– Oh, pobrecita. Ven aquí -murmuró Mike, olvidando a los espectadores. Cuando la tomó en sus brazos, ella apoyó la cabeza en su hombro como un gatito-. Lo siento mucho.

Cuando se apartó un poco para mirarla, los ojos azules de Willow lo hicieron desear haber escuchado a Cal y haberse tomado la tarde libre para estar con ella en la cama. Hasta el día siguiente.

– ¿Tienes que ir a casa de tu prima?

– Me temo que sí. Tenemos que ensayar la entrada y a una de las damas de honor se le ha descosido el vestido. Además, quedan tarjetas por escribir…

– ¿Sabes una cosa? -la interrumpió él.

– ¿Qué?

– Si hubiera sabido antes en la que nos estábamos metiendo, no te habría pedido que te casaras conmigo.

– Créeme, si yo lo hubiera sabido te habría dicho que no -replicó ella. Por un segundo, Mike vio un brillo extraño en sus ojos azules. Casi como si deseara que hubiera sido así-. Estoy intentando tomarme esto como una visita al dentista. Es angustioso, pero después…

No terminó la frase, como si esperase que Mike lo hiciera por ella: «Pero después todo es maravilloso» o algo así.

– Ponte el cinturón -dijo él, sin embargo, antes de arrancar y perderse entre el tráfico.

Cualquier cosa mejor que pensar en aquel «después» tras un escritorio, en una oficina, llevando la contabilidad de un periódico.

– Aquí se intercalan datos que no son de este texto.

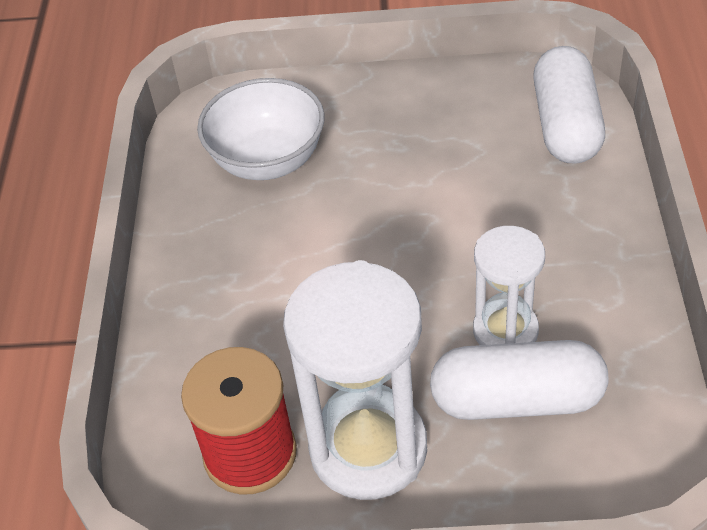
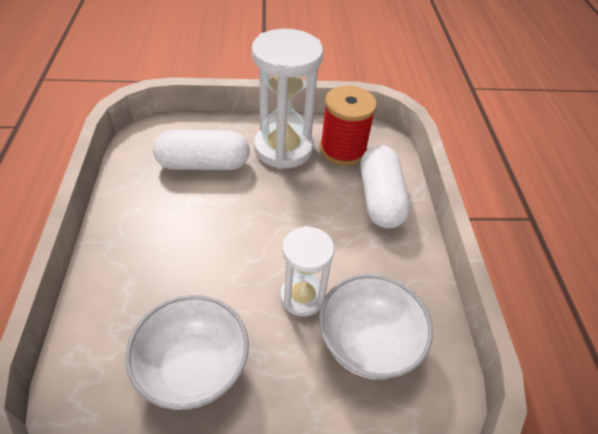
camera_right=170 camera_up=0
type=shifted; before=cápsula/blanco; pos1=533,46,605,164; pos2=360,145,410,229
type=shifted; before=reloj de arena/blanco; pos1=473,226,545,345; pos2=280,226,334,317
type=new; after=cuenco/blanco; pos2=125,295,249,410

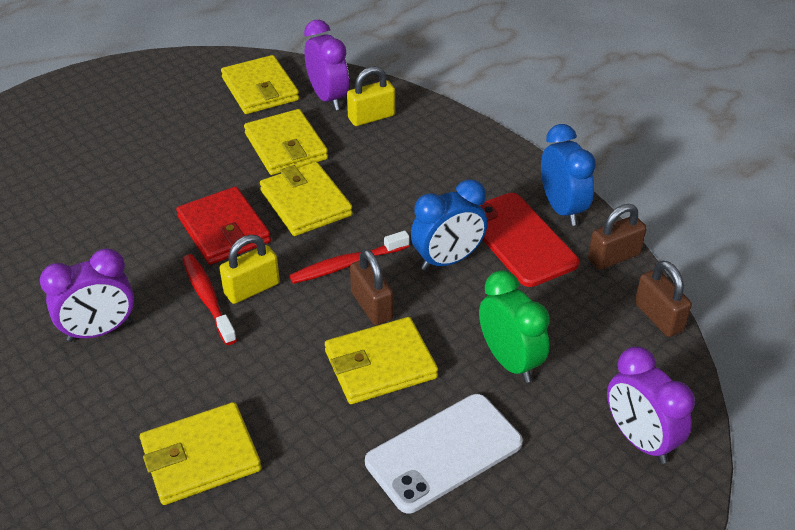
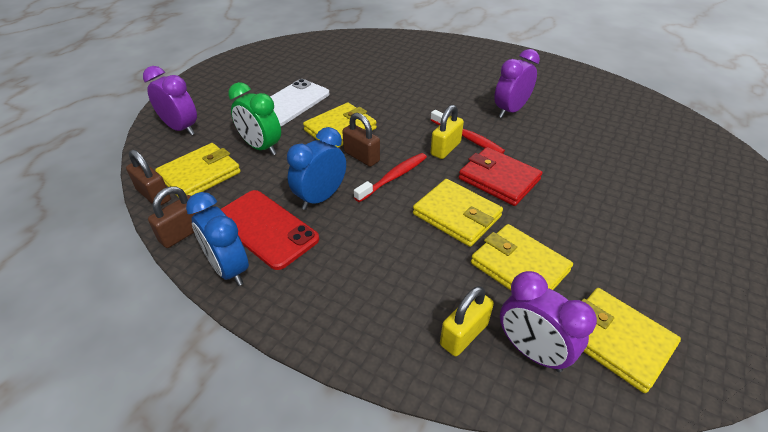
camera_right=160 camera_up=0
type=shifted; before=cartera/amarillo; pos1=140,402,261,505; pos2=155,143,241,198

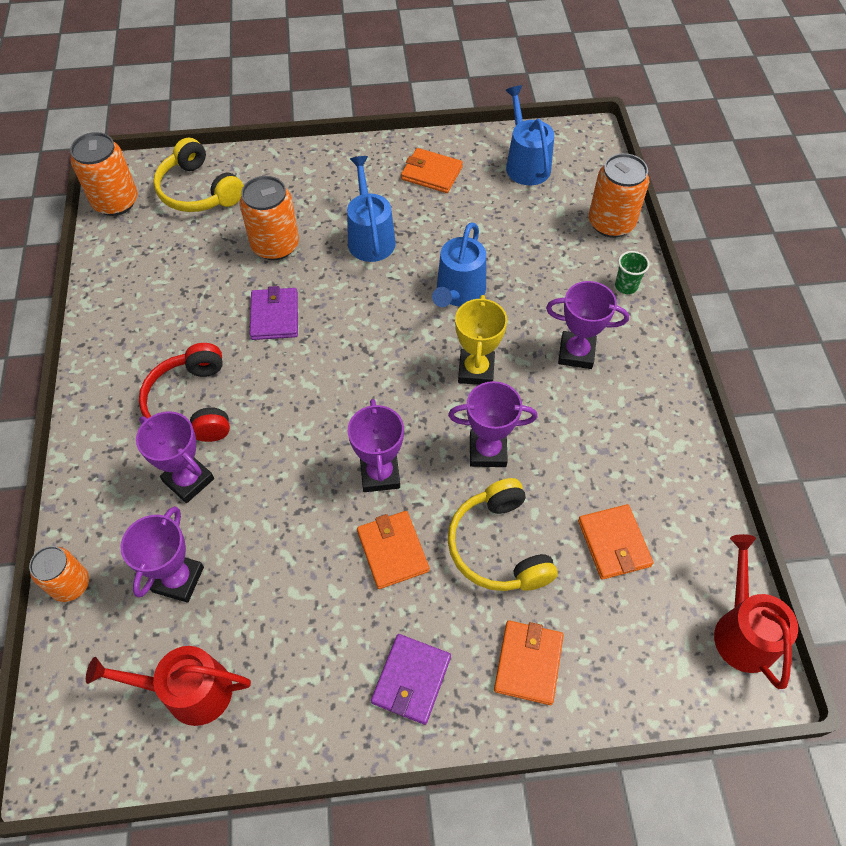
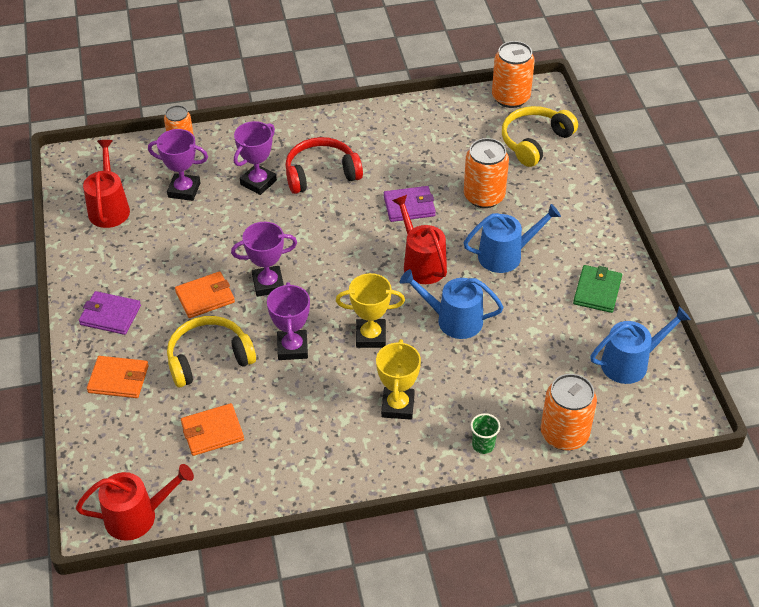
camera_right=85 camera_up=-10
type=repainted; before=cartera/naranja; after=cartera/verde; pos1=401,148,463,193; pos2=573,265,622,313
type=repainted; before=trofeo/morado; after=trofeo/amarillo; pos1=546,281,629,369; pos2=376,339,421,420
type=new; after=regadera/rojo; pos2=392,195,447,284

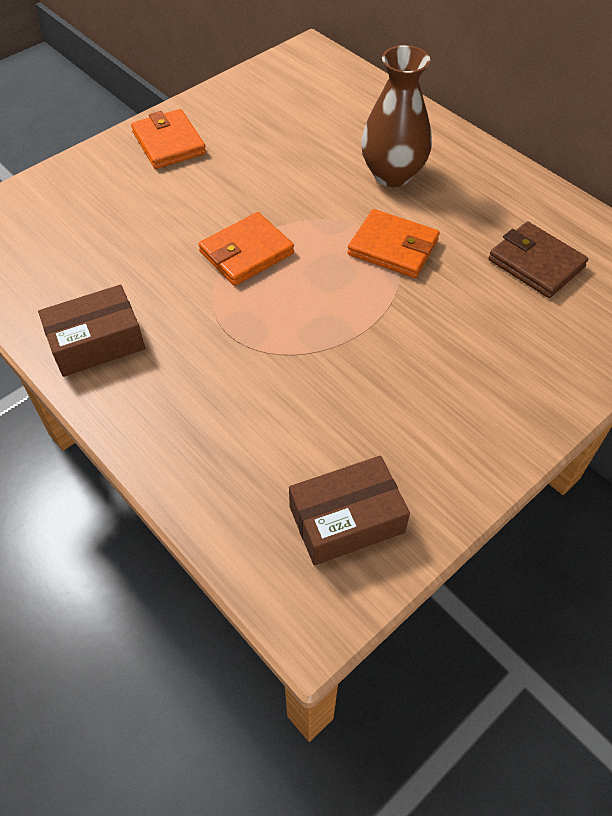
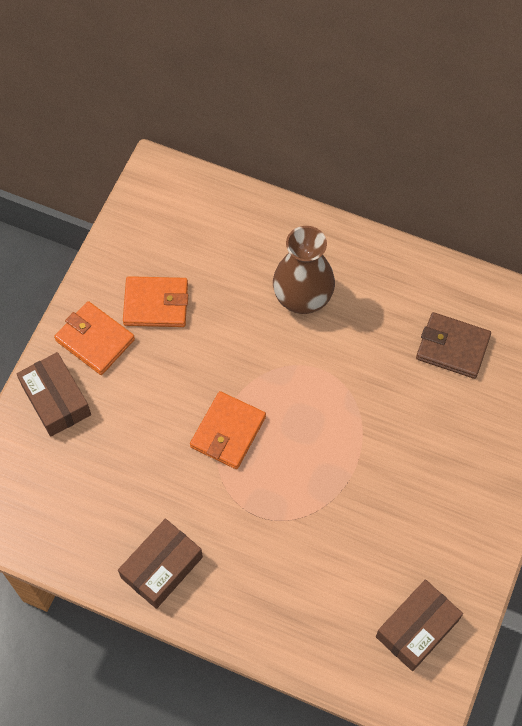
camera_right=-25 camera_up=10
type=shifted; before=cartera/naranja; pos1=347,209,440,278; pos2=123,276,188,327
type=new; after=caja/marrón; pos2=17,352,91,437

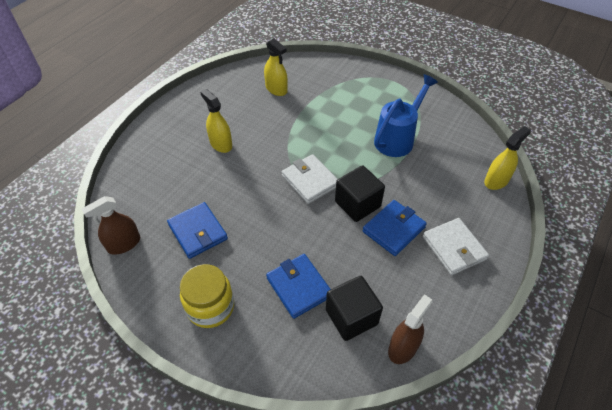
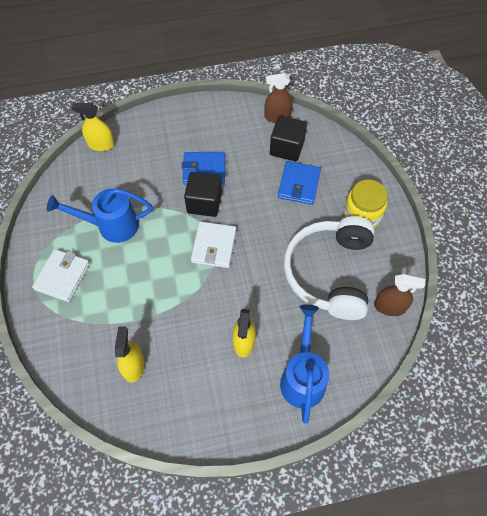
camera_right=-135 camera_up=10
type=swapped; before=cartera/azul; after=auriculares/blanco; pos1=167,202,228,259; pos2=284,216,375,320
type=shifted; before=cartera/blanco; pos1=423,218,489,275; pos2=32,249,90,302
type=new; after=regadera/azul; pos2=280,304,329,424

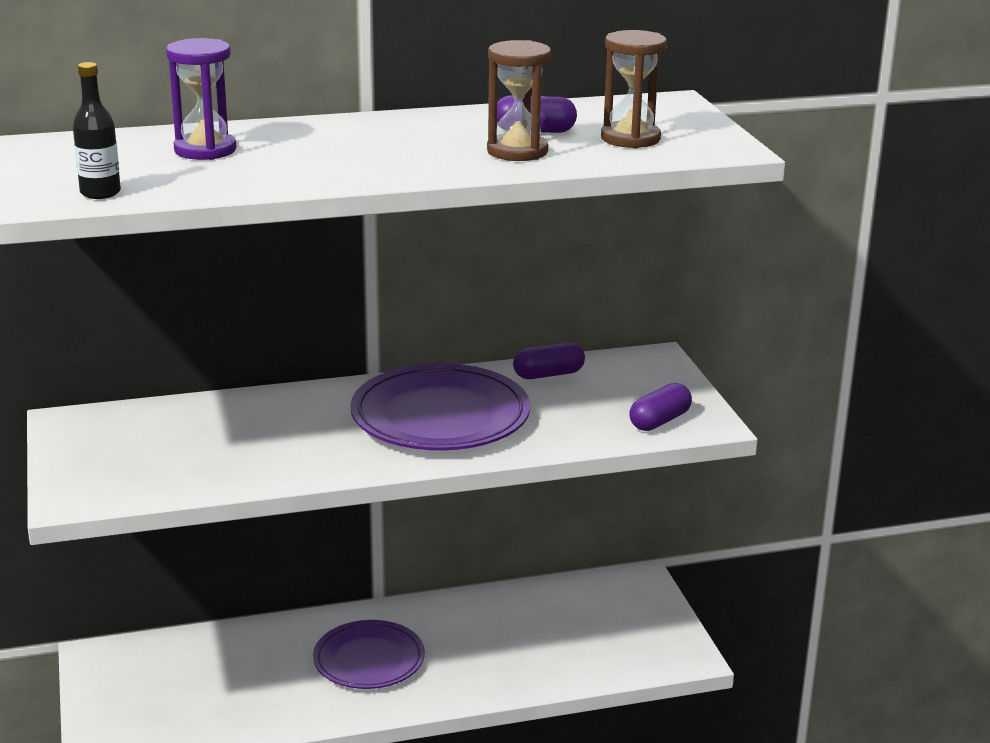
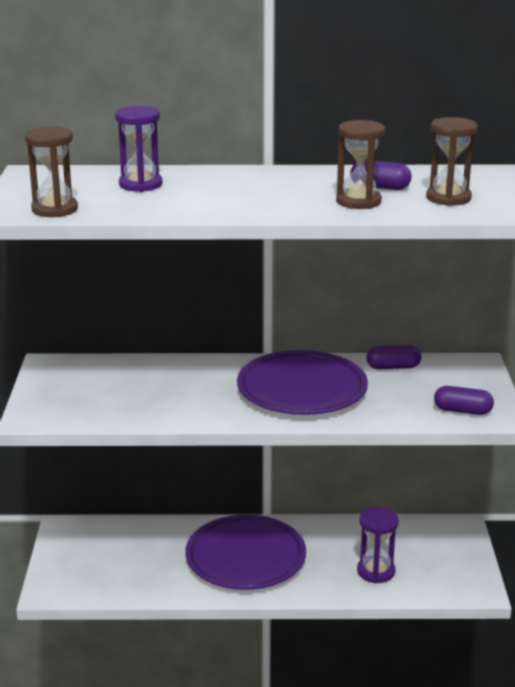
camera_right=15 camera_up=0
type=swapped; before=botella/negro; after=reloj de arena/marrón; pos1=73,62,121,199; pos2=25,127,78,217
type=rotated; before=cápsula/morado; pos1=629,383,692,431; pos2=434,386,494,415; turn=45
type=scaled; before=plato/morado; pos1=313,620,425,689; pos2=185,514,306,590; scale=1.5
type=new; after=reloj de arena/morado; pos2=357,507,399,583

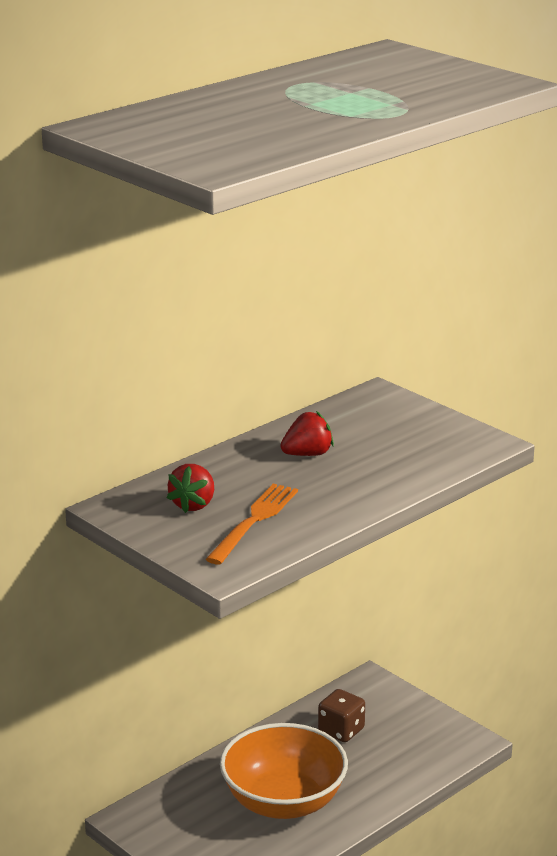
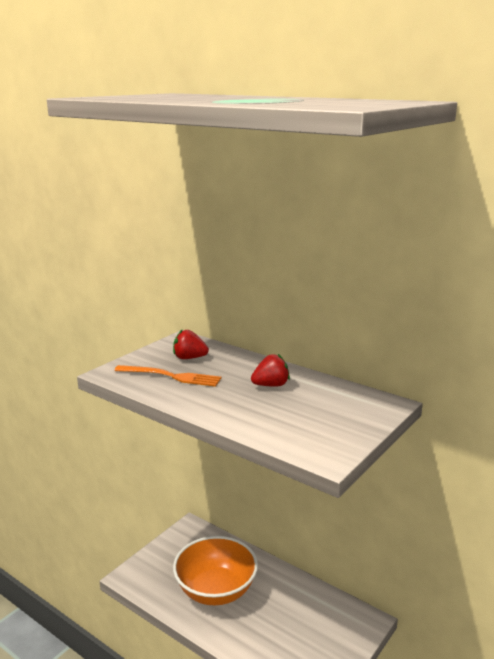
camera_right=80 camera_up=-5
type=rotated; before=fresa/rojo; pos1=280,411,334,456; pos2=251,354,290,386; turn=-75
type=gone; before=dado/marrón; pos1=318,689,365,742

– Me han ofrecido un trabajo, Crysse.

– ¿Qué clase de trabajo? -preguntó su prima, sin levantar la mirada de un dobladillo descosido-. ¿No será en el Evening Post? Aunque, la verdad es que trabajar con tu marido no es muy buena idea. Veinticuatro horas al día de felicidad es más de lo que cualquier mujer puede soportar. Aunque yo no esté en posición de juzgar eso.

– La verdad es que casi nunca veo a Mike en la oficina. Además, no es el Evening Post. No podría trabajar para un periódico rival. ¿Recuerdas que envié mi curriculum al Globe?